═══ Excerpted passage ═══

Marriage Advice From A Christian Perspective

NEW! Culture and news content from ChristianHeadlines.com is moving to a new home at Crosswalk - check it out!

Marriage Increases Wealth, Divorce Paves the Road to Poverty

  • Michael Smalley The Smalley Marriage and Family Center
  • Published Sep 20, 2006
Marriage Increases Wealth, Divorce Paves the Road to Poverty

It is widely assumed that divorce costs a lot of money. Some reports say that legal fees alone can average $20,000. You could get a decent car instead of a divorce for that kind of money. But what are the long-term implications of divorce? The average woman tends to earn less than the poverty level after a divorce.

I’ve personally witnessed this happen and have encouraged different women to hold off on divorce because they simply couldn’t afford it. You might feel this counseling approach is controversial, but sometimes I’m willing to do what it takes to keep a couple together because time is a phenomenal healer (and incidentally, these women would eventually repair the relationships with their husbands).

I recently read an article by Scott Burns for the Houston Chronicle titled "Divorce shatters shared savings." He references a study done almost 40 years ago by researcher Carolyn Jackson for the Department of Labor.

Burns wrote:

"Here’s how it works. The scale measures the cost of living as an index for families of different composition. The base case, index 100, is a husband and wife, age 35 to 54, with two children, with the older child age 6 to 15. All index numbers rise or fall from there.

═══

• **Objective 1**
Can you extract the passage of the article on marriage and divorce from "I’ve personally witnessed this happen" to "fall from there."?
• **Objective 2**
Lay out the records from the line with "reads, 2 h 18 min" to the line with "Noted: 7 h 58 min" as a numbered list, leaving out any blank lines.
The article above and the records that follow are unrelated material.

═══ Given information ═══

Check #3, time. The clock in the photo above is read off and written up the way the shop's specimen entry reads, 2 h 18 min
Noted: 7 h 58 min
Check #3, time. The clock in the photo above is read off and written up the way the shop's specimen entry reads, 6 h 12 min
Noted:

═══
═══ Given information ═══

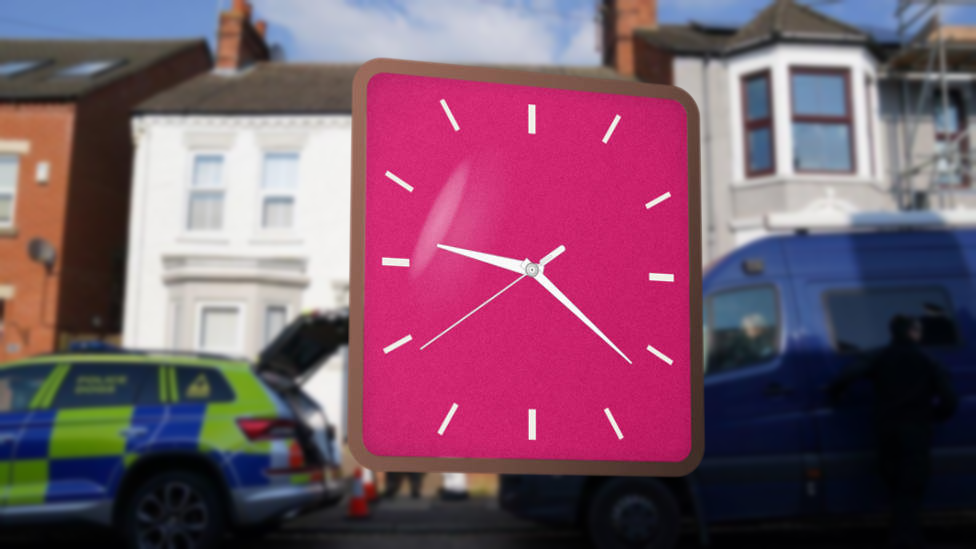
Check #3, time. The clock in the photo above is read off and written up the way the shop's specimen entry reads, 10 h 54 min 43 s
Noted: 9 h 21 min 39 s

═══

• **Reply 1**
I’ve personally witnessed this happen and have encouraged different women to hold off on divorce because they simply couldn’t afford it. You might feel this counseling approach is controversial, but sometimes I’m willing to do what it takes to keep a couple together because time is a phenomenal healer (and incidentally, these women would eventually repair the relationships with their husbands).

I recently read an article by Scott Burns for the Houston Chronicle titled "Divorce shatters shared savings." He references a study done almost 40 years ago by researcher Carolyn Jackson for the Department of Labor.

Burns wrote:

"Here’s how it works. The scale measures the cost of living as an index for families of different composition. The base case, index 100, is a husband and wife, age 35 to 54, with two children, with the older child age 6 to 15. All index numbers rise or fall from there.

• **Reply 2**
1. Check #3, time. The clock in the photo above is read off and written up the way the shop's specimen entry reads, 2 h 18 min
2. Noted: 7 h 58 min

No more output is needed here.